Well, we all enjoyed that win so much more after what was a full on battling performance by the Eagles to secure back to back Premier League wins. Here’s what we learnt from the brilliant victory.
1. Oh how that felt like a proper Palace performance. There’s something that brings out the best in this club, in this team, when its back is against the wall with a sense of injustice flowing through every vessel of its being. Having said that, it is difficult to remember a time when Palace channelled that frustration as well as they did against Bournemouth; in similar situations in recent times the Eagles might have defended valiantly only to concede a winner late on. But not on Tuesday. On Tuesday they rewrote the script. The sheer chaos that ensued after Jeffrey Schlupp unexpectedly fired Palace into the lead was a picture of anxiety transformed into ecstasy; the tension of the previous 75 minutes exorcised from every extended limb in the Holmesdale. Arguably not since Watford at home during the 2017/18 season – when Palace turned the game on its head late on – has Selhurst Park seen celebrations like that. It is nights like this that make you remember why you chose Palace in the first place.
2. The man, the myth, the enigma. The Jeff Schlupp conundrum has always polarised opinion among the Palace fanbase, but the Ghanaian was perhaps the most appropriate goal scorer in a game where the Eagles were trying to defy the odds. Part of the problem Palace fans have with Schlupp is that he is seen as an obstacle to a more creative alternative, a reason for the likes of Max Meyer and Victor Camarasa not getting into the side. What Schlupp lacks in creativity, though, he more than makes up for in endeavour. Filling in at left back might not be the most appealing proposition for a player who has come to be used in midfield, but Schlupp moulded the position in his own image, not only defending with discipline when required, but also posing one of Palace’s biggest attacking threats in the second half. There wasn’t actually anything overly sensational about his goal – he ran into the space created by the two in front of him and took advantage of Bournemouth standing off before hitting the ball as hard as he could – but it was perfect for the occasion. For all the stick he sometimes gets, Schlupp deserved his moment to be the hero.
3. It almost feels wrong to single out players from a performance that was so much about the collective, but it would be remiss of me not to mention Jordan Ayew. As stoic as Palace’s display was, it was only that because of Ayew’s effort to defend from the front. Even as the game wore on and his energy reserves emptied, Ayew chased lost causes and did his best to hurry Bournemouth’s players into making mistakes. It was quite something in the second half to watch Ayew and Wilfried Zaha take it in turns, like sprinters in a never-ending relay, to unselfishly carry the ball deep into Bournemouth territory while the other slowed to catch his breath. It was from one of those Ayew bursts – which often felt like they were more in blind hope than anything else – that the ball eventually found its way to Schlupp for the winner. There have been calls in recent weeks for Christian Benteke to be given a start, but as long as Ayew continues to put in performances like that, the Belgian might just have to continue to wait his turn.

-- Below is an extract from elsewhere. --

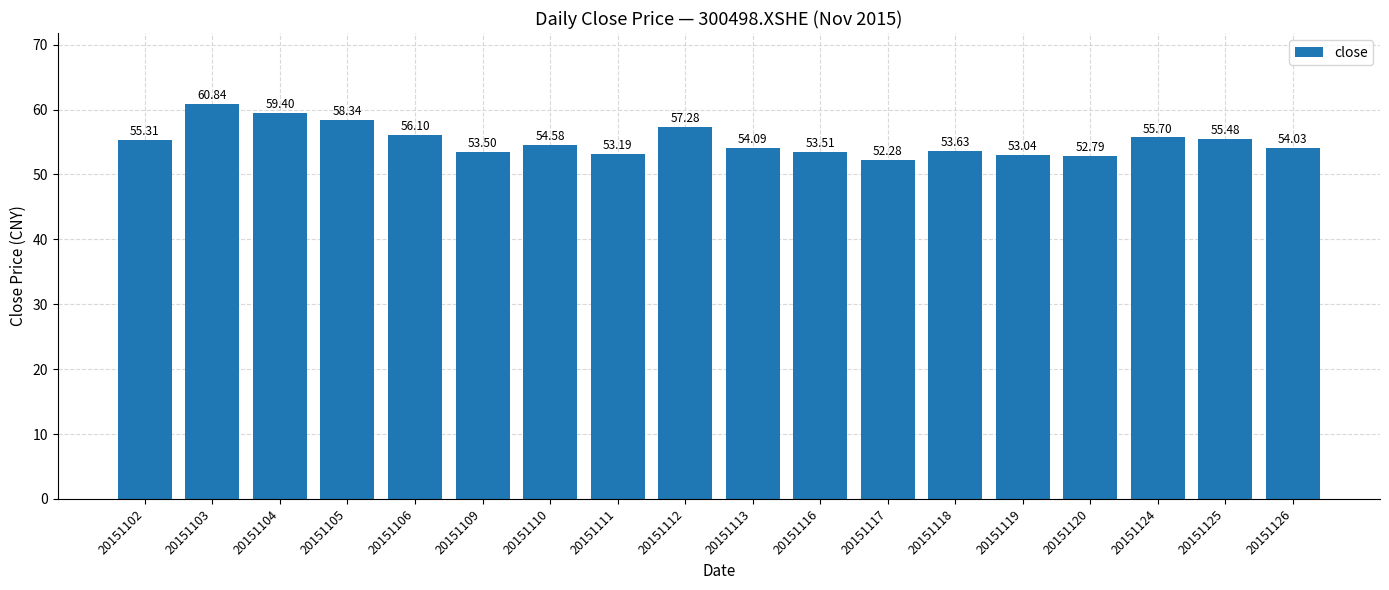

Where does the data first go above 54?

20151102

4. Palace played over an hour of that game with a back four made up of two midfielders and a centre back at right back, making the clean sheet all the more scarcely believable. What it does say, though, is a lot about the attitude of those players who were asked to fill in, of Schlupp, of Martin Kelly and of Cheikhou Kouyate. James Tomkins was also mature and authoritative in all that he did, but Kouyate and Kelly were particularly impressive in roles so unfamiliar to them. What was perhaps best about the back four that ended the game, however, was that each of them at some point or other have been cast away from a so-called bigger or more successful club, either deemed not good enough or surplus to requirements. At the end of Tuesday night they sat fifth in the Premier League.

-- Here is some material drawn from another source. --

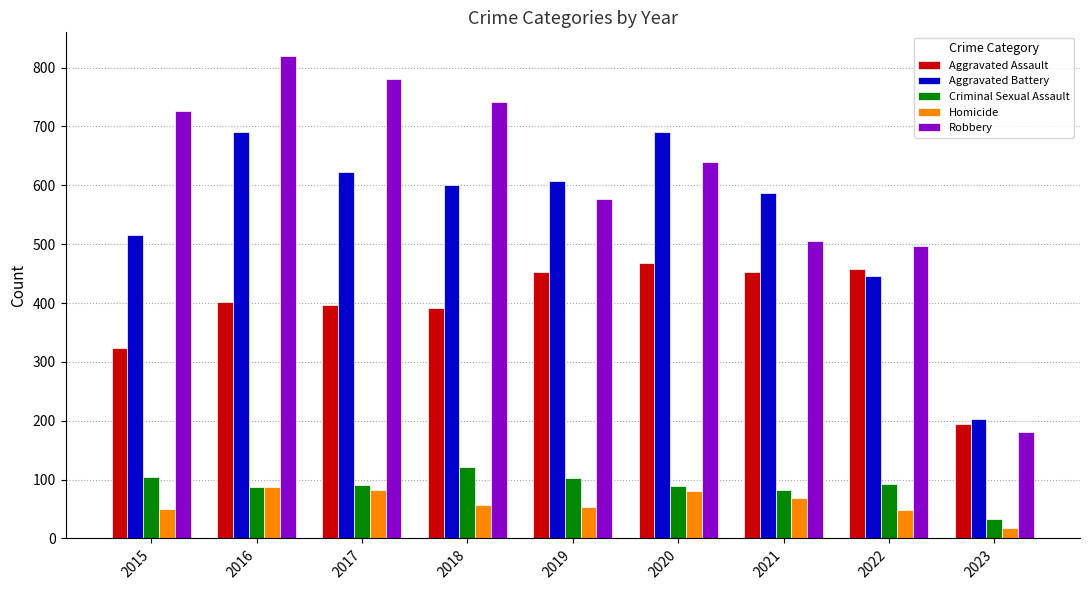

What is the value of the Aggravated Battery bar at the 1st from the left?

515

5. Every player who contributed to Tuesday’s win is worthy of praise, but some credit must also go to Roy Hodgson. The 72-year-old is sometimes criticised for his attritional style of football – especially at home – but Palace would not have won that game without the organisational skills that he has drilled into them. It is testament to him that even after Palace went down to ten men they never looked in any real danger of being broken down by Bournemouth. The away side might have had more possession and spent more time in their hosts’ half, but it was still the Eagles who looked more likely to score on their rare forays into Bournemouth territory. Injuries and Mamadou Sakho’s suspension will no doubt now present Hodgson with some headaches, but the last two performances – packed with skill, desire and tenacity – have set a precedent, and need to be replicated against Watford and Brighton.